◆ **WHAT THE EXERCISE ASKS**
Quote the data verbatim from its first line through the line that contains "picture [59, 1166, 308, 1229]", including both of those lines.

## START

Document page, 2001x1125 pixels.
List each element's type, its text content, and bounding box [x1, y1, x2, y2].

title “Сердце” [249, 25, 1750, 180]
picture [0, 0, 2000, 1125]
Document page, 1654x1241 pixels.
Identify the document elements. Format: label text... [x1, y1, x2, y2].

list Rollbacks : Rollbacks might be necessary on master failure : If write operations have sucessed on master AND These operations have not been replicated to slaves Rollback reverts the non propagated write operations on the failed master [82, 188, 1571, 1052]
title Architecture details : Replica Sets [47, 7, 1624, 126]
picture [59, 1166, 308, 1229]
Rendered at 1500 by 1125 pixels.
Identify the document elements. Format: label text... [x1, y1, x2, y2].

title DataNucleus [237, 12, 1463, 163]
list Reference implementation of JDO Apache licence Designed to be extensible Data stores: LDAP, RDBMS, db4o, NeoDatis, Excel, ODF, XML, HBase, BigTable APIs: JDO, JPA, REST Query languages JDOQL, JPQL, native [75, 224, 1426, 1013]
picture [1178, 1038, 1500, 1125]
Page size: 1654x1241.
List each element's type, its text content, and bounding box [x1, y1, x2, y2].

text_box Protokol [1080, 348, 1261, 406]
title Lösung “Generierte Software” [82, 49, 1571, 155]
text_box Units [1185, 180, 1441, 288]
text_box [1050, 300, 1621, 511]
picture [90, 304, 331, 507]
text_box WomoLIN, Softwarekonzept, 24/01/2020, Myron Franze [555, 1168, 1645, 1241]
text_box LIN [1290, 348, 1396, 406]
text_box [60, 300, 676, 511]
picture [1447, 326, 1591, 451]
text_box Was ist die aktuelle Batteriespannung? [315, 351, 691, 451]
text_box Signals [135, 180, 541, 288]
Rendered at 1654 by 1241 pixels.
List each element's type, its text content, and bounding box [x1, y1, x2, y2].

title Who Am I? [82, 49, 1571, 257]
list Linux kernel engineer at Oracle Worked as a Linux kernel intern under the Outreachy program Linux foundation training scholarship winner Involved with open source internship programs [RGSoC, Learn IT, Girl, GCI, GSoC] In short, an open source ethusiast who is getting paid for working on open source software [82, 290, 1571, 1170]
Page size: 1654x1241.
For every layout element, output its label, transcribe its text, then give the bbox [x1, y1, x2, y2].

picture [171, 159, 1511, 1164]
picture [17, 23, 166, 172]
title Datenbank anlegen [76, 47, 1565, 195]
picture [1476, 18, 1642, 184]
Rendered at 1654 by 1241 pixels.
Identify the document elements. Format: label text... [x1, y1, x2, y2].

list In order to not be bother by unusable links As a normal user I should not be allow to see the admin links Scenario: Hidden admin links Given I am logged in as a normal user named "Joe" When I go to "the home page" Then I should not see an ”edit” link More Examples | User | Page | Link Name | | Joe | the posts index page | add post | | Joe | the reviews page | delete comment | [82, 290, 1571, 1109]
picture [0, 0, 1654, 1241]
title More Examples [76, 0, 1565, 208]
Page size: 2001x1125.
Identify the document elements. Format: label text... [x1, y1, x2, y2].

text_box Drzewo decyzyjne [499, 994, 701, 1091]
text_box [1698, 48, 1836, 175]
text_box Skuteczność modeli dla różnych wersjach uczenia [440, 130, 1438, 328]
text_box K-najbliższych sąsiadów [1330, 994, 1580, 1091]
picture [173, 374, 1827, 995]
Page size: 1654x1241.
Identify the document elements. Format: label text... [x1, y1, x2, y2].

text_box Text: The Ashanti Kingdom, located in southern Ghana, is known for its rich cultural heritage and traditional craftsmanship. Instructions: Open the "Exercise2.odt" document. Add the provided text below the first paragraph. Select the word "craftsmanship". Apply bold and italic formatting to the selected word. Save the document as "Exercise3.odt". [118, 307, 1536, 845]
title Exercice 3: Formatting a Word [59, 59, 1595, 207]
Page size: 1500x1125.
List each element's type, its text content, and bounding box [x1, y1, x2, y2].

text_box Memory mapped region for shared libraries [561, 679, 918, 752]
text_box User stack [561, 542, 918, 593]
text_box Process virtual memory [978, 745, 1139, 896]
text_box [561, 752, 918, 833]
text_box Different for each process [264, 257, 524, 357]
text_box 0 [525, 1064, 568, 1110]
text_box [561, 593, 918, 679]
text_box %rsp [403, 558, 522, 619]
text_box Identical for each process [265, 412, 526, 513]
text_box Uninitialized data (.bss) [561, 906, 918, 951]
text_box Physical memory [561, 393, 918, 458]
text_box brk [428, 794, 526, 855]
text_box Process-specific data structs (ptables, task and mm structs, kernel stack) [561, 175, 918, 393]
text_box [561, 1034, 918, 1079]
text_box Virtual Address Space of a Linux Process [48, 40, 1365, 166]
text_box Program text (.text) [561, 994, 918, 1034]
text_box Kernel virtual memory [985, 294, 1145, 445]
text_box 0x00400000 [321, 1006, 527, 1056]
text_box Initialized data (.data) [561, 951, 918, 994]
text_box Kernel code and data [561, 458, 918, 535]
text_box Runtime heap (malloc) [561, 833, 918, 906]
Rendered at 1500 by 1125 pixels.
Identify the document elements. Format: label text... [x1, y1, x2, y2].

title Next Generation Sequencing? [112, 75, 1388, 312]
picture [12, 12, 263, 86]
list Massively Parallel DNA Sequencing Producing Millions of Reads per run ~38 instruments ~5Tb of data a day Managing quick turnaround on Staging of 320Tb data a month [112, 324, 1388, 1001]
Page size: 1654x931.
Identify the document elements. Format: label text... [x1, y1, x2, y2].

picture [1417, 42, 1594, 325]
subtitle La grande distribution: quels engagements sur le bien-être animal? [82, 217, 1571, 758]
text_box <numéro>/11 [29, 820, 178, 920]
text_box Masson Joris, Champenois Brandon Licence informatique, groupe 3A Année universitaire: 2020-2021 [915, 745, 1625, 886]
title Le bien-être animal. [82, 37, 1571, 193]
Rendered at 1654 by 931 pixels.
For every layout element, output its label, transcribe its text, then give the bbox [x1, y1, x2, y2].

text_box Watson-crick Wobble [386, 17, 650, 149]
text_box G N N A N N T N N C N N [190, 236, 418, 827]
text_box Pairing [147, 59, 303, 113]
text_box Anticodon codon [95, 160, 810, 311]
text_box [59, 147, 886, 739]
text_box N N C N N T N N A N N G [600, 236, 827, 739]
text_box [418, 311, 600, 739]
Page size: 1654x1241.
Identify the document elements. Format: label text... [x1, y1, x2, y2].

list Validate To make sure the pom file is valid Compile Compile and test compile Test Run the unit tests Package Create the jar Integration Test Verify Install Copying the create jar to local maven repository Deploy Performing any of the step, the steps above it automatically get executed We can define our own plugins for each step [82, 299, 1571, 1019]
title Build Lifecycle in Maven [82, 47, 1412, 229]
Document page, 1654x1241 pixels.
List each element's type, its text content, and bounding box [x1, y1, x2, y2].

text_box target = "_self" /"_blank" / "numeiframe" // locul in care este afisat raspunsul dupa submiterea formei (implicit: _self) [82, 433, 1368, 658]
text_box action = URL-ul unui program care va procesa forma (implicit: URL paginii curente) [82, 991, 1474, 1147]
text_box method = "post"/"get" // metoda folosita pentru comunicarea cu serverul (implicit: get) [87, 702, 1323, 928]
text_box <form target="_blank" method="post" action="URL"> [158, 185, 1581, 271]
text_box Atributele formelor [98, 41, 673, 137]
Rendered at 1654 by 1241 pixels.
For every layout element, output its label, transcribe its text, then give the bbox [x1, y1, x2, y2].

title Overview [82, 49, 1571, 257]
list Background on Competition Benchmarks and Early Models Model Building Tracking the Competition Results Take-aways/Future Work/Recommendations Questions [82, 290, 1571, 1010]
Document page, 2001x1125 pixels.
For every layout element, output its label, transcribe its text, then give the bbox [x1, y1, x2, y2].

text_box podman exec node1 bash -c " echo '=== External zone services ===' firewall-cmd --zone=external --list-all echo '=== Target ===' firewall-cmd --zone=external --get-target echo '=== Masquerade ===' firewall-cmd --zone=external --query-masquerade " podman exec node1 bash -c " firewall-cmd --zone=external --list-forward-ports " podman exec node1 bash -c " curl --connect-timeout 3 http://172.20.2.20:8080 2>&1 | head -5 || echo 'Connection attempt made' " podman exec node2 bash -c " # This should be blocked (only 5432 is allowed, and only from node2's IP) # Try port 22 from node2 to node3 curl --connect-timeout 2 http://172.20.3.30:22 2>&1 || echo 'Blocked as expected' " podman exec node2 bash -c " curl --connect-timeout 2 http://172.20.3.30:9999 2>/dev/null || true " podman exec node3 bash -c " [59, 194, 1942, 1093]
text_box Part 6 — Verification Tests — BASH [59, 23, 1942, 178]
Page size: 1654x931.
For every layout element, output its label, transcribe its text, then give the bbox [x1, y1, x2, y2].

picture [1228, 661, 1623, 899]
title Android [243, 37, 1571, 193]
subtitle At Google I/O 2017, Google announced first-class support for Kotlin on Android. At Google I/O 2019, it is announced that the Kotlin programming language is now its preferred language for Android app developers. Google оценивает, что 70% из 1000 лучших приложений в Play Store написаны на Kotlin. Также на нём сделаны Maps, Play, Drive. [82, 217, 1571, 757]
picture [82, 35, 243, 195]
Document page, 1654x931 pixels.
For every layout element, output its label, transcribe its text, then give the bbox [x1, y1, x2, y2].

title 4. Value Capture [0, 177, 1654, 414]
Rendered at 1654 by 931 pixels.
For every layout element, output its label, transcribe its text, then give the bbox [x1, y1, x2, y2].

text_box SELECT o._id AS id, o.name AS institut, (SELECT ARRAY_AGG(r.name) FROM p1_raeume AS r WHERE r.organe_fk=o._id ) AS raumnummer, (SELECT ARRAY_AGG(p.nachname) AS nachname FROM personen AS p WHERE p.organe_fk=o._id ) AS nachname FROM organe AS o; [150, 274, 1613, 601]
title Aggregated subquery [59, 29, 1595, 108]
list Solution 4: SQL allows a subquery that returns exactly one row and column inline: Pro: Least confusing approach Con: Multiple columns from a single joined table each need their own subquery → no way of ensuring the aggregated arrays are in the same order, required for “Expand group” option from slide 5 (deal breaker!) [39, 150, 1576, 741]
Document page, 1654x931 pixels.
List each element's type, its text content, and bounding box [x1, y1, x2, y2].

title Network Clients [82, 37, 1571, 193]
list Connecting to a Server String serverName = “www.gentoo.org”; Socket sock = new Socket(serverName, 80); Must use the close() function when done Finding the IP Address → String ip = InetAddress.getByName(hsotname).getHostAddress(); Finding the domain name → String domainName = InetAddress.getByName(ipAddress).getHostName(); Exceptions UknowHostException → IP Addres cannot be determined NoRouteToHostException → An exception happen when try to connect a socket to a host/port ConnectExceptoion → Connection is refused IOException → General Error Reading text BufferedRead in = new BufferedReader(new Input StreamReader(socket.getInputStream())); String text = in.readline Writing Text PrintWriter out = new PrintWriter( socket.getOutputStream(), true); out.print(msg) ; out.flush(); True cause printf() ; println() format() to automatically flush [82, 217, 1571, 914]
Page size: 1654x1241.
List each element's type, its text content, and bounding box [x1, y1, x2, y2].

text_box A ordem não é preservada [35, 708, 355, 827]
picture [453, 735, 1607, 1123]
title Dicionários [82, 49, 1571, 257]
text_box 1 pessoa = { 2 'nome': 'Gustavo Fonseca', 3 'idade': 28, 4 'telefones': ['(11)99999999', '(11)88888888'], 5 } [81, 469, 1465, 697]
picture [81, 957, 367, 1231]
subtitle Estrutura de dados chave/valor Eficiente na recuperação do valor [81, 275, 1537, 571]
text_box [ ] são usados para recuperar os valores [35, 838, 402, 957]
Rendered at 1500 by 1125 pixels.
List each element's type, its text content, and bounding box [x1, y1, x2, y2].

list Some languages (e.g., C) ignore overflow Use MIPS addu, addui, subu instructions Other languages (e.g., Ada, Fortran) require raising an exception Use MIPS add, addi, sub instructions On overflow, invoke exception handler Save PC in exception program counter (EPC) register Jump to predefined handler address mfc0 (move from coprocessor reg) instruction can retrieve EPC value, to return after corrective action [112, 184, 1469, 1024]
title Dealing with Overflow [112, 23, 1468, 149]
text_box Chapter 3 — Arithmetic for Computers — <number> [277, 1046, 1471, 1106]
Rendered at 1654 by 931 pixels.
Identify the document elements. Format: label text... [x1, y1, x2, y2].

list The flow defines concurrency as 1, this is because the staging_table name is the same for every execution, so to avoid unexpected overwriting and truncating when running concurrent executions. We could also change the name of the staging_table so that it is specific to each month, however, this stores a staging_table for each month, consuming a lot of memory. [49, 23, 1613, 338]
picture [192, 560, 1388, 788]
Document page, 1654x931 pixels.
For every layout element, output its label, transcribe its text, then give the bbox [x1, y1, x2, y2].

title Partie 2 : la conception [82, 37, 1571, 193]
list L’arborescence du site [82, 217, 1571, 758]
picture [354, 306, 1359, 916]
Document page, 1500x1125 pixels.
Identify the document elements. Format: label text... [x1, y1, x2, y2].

## END

◆ **TASK ANSWER**
Document page, 2001x1125 pixels.
List each element's type, its text content, and bounding box [x1, y1, x2, y2].

title “Сердце” [249, 25, 1750, 180]
picture [0, 0, 2000, 1125]
Document page, 1654x1241 pixels.
Identify the document elements. Format: label text... [x1, y1, x2, y2].

list Rollbacks : Rollbacks might be necessary on master failure : If write operations have sucessed on master AND These operations have not been replicated to slaves Rollback reverts the non propagated write operations on the failed master [82, 188, 1571, 1052]
title Architecture details : Replica Sets [47, 7, 1624, 126]
picture [59, 1166, 308, 1229]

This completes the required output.